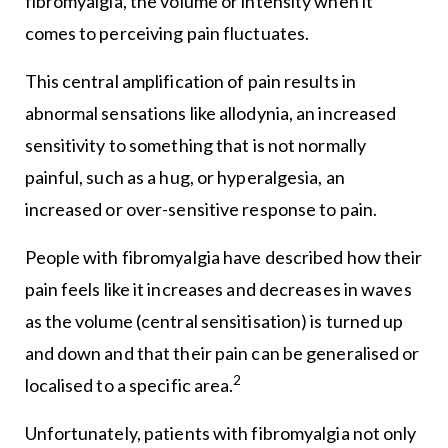
fibromyalgia, the volume or intensity when it
comes to perceiving pain fluctuates.
This central amplification of pain results in
abnormal sensations like allodynia, an increased
sensitivity to something that is not normally
painful, such as a hug, or hyperalgesia, an
increased or over-sensitive response to pain.
People with fibromyalgia have described how their
pain feels like it increases and decreases in waves
as the volume (central sensitisation) is turned up
and down and that their pain can be generalised or
2
localised to a specific area.
Unfortunately, patients with fibromyalgia not only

ABOUT THIS EXERCISE — In the data above, find the line that contains "painful, such as a hug, or hyperalgesia, an" and the line that contains "as the volume". Repeat exactly those lines and every line between them, and only those.

TASK RESPONSE —
painful, such as a hug, or hyperalgesia, an
increased or over-sensitive response to pain.
People with fibromyalgia have described how their
pain feels like it increases and decreases in waves
as the volume (central sensitisation) is turned up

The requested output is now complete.